- Text block
## BEGIN

Austen's Brown Hornbill - Khao Yai NP - split from Rusty-cheeked Hornbill a few years back.  One of the Khao Yai birds I've always missed...

Siamese Fireback - Khao Yai NP - my most embarrassing omission as it is the national bird of Thailand and I've been to Khao Yai loads of times.  Not sure how I have missed it, but I have...

Japanese Thrush - KYNP - a rarity in Thailand, but a male has been seen ay KYNP in the last couple of weeks.

Mountain Scops Owl - KYNP - slippery customers often heard, seldom seen...never by me...hope I can change that!

I'm also going to be doing my patch a lot, so hoping to pull together a reasonable total of species seen...

Friday, December 11, 2009

10th Dec - Khao Yai National Park

After a BIG office party held just outside Khao Yai National park I spent the day recovering by wondering around the park, enjoying the fabulously cool weather.

Birding highlight of the day was a SILVER-RUMPED NEEDLETAIL (a world tick no less) that did a couple of sorties overhead.  Birding was rather quite otherwise, with  SCALY-BREASTED PARTRIDGE (heard only), a fruiting tree that was frequented by MOUSTACHED and GREEN-EASRED BARBETS and a female POMPADOUR GREEN PIGEON, CHESTNUT-HEADED BEE-EATERS feeding by diving into one of the small reservoirs (?!), MOUNTAIN IMPERIAL PIGEON, and ASHY MINIVET.

## END

- Required actions
(1) Restate the birding post, starting with "Japanese Thrush - KYNP" and going on through "of species seen...", but swap "Japanese Thrush" for "Siberian Thrush".
(2) Copy the lines of the entries, starting with the line with "collection date: 1939-08-13" and going on through the line with "scientific name: Carex sprengelii".

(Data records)

## BEGIN

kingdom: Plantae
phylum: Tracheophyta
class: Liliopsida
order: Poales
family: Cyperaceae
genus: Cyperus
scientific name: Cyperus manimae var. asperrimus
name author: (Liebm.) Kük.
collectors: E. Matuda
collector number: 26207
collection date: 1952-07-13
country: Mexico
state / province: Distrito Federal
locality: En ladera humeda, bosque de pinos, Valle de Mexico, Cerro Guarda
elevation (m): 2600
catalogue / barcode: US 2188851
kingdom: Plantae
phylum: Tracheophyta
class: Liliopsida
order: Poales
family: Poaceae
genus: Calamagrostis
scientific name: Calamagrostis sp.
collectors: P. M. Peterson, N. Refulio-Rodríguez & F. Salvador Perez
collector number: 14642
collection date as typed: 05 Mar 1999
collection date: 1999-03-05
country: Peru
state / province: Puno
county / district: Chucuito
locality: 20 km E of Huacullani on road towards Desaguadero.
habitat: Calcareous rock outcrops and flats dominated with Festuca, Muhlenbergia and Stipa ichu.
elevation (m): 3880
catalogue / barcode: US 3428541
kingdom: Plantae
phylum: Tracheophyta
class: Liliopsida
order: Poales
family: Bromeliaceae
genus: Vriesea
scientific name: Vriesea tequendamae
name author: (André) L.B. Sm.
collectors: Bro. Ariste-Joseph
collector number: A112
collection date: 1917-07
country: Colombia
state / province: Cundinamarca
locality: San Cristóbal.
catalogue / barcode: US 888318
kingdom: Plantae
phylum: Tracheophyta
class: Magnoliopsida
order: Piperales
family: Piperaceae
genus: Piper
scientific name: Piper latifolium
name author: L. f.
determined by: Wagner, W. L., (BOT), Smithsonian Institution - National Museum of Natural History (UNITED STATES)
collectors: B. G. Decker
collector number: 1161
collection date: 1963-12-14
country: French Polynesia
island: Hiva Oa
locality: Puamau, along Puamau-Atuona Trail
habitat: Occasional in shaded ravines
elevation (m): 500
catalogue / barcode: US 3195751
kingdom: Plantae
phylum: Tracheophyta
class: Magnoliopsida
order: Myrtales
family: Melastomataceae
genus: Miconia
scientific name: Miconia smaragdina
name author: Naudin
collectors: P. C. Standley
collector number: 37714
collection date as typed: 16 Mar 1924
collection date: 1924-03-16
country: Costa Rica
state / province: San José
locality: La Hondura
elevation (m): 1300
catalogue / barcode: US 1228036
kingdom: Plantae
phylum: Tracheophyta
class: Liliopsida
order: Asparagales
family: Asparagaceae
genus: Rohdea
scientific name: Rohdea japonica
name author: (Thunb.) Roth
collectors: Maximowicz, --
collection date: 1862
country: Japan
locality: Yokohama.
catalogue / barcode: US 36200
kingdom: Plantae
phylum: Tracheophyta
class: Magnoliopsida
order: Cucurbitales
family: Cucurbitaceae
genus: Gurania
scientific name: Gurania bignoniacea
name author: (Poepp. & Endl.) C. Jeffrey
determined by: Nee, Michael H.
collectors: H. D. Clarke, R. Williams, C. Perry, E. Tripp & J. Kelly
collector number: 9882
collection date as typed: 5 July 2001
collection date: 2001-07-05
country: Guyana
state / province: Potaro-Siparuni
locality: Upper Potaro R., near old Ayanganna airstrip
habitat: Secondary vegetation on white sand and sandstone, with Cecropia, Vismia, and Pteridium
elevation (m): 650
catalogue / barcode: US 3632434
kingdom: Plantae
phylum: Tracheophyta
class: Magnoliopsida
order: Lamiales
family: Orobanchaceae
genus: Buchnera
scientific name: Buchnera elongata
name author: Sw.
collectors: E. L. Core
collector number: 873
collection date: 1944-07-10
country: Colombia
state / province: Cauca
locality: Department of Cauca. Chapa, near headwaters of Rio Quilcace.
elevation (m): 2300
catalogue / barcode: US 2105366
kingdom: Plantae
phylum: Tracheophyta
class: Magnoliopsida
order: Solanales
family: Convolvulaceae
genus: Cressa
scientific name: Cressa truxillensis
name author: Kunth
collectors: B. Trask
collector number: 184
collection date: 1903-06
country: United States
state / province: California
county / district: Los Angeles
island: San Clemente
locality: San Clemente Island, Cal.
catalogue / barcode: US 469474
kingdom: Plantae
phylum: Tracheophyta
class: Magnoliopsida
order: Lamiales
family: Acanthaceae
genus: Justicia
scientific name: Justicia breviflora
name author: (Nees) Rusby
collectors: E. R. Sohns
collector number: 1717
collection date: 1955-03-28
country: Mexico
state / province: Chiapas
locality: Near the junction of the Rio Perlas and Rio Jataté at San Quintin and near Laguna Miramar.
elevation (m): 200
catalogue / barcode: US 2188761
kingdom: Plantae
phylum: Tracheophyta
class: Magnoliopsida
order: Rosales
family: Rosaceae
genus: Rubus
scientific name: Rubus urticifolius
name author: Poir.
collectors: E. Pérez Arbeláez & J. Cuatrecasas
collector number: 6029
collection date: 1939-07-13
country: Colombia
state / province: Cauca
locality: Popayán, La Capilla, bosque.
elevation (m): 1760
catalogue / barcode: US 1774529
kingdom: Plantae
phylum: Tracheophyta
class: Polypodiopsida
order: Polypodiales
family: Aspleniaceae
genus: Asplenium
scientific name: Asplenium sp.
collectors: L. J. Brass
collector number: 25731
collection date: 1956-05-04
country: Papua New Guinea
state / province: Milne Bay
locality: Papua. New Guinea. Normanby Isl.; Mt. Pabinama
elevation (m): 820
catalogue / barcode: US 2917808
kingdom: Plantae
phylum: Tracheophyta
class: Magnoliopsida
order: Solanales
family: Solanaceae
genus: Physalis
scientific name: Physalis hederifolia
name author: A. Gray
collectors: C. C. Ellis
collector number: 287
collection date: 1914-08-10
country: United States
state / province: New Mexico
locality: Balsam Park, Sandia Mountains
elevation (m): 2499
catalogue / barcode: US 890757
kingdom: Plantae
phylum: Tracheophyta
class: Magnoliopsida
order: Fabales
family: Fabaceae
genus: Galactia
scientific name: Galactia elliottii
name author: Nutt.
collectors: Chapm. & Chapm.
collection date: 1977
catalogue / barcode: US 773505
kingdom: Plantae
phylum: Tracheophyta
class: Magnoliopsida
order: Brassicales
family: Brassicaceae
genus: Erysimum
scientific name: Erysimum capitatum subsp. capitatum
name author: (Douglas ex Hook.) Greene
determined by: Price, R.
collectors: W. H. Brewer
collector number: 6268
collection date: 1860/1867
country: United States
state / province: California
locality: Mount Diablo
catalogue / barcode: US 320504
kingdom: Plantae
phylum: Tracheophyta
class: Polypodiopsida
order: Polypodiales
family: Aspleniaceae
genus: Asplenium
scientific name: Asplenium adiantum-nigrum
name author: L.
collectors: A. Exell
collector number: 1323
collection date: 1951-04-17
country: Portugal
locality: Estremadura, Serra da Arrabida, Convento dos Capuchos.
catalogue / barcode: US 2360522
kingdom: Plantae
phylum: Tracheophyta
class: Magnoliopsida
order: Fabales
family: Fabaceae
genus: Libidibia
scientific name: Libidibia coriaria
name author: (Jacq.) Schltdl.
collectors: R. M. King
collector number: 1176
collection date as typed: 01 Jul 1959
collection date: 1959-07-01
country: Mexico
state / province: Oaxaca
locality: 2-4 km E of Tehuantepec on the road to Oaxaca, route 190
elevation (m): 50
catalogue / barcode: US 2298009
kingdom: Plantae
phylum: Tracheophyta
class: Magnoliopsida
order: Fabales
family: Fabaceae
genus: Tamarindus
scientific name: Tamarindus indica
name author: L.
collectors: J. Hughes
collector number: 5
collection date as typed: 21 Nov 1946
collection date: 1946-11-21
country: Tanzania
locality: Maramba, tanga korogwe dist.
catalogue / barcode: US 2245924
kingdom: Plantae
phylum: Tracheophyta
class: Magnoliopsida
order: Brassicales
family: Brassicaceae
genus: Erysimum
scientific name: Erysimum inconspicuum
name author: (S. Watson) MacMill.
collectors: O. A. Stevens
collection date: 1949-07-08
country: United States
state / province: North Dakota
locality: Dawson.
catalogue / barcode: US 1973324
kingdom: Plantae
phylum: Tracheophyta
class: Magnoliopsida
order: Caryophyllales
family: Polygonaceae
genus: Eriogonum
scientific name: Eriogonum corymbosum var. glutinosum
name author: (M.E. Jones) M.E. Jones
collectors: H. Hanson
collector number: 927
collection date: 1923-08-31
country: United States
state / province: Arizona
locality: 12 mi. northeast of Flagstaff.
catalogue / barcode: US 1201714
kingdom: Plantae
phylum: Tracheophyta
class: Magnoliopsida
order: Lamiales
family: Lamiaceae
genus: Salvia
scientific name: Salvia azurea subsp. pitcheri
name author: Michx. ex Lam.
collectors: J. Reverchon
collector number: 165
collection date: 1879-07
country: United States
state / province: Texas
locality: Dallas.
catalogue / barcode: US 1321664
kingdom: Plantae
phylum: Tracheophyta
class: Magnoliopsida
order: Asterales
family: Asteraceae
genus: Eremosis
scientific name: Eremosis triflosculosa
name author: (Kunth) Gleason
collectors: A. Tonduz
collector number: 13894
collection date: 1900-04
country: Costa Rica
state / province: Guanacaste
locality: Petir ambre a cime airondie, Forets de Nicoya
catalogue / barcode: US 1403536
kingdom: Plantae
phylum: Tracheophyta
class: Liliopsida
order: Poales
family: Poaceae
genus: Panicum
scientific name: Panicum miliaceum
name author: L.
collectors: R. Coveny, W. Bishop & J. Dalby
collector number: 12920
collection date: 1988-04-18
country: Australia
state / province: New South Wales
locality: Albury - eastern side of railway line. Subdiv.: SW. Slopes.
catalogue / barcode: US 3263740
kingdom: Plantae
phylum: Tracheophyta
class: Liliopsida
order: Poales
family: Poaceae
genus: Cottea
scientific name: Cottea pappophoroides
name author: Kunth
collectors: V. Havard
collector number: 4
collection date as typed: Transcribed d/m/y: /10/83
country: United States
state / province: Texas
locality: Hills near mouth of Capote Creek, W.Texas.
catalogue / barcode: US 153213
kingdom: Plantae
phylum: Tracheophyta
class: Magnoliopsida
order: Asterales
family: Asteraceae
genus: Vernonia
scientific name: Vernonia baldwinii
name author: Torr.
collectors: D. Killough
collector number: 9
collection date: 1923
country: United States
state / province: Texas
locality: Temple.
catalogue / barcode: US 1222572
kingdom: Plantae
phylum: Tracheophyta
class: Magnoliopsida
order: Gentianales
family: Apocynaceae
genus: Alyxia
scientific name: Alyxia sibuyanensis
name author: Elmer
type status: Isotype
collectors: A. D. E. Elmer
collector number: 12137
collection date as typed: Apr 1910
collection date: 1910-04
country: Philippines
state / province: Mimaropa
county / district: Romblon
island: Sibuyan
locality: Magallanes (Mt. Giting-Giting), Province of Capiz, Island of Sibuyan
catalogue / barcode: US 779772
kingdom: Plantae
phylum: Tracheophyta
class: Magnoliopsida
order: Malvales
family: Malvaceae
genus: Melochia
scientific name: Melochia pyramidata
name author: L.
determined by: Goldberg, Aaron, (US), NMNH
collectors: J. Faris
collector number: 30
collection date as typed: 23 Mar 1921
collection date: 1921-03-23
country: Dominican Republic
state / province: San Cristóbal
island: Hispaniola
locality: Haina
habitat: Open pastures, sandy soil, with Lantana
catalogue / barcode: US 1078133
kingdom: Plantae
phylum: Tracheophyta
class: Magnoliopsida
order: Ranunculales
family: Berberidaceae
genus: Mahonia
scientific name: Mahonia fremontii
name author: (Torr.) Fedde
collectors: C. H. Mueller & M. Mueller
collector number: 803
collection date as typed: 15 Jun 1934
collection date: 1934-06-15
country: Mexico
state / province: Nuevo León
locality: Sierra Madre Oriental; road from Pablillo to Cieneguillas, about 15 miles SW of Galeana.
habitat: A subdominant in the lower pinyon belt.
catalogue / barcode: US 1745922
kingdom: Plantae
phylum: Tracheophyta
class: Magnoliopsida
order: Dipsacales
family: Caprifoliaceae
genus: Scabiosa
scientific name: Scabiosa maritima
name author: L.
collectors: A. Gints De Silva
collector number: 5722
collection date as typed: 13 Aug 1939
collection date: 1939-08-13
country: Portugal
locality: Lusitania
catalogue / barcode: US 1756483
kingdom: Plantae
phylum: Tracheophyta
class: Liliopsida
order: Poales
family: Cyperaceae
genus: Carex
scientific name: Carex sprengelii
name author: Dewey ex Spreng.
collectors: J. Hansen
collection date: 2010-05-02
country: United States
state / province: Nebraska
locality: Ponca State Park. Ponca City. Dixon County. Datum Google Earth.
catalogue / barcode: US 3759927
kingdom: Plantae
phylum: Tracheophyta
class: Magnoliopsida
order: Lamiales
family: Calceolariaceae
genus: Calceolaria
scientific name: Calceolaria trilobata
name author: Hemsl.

## END

- The replies
(1)
Siberian Thrush - KYNP - a rarity in Thailand, but a male has been seen ay KYNP in the last couple of weeks.

Mountain Scops Owl - KYNP - slippery customers often heard, seldom seen...never by me...hope I can change that!

I'm also going to be doing my patch a lot, so hoping to pull together a reasonable total of species seen...

(2)
collection date: 1939-08-13
country: Portugal
locality: Lusitania
catalogue / barcode: US 1756483
kingdom: Plantae
phylum: Tracheophyta
class: Liliopsida
order: Poales
family: Cyperaceae
genus: Carex
scientific name: Carex sprengelii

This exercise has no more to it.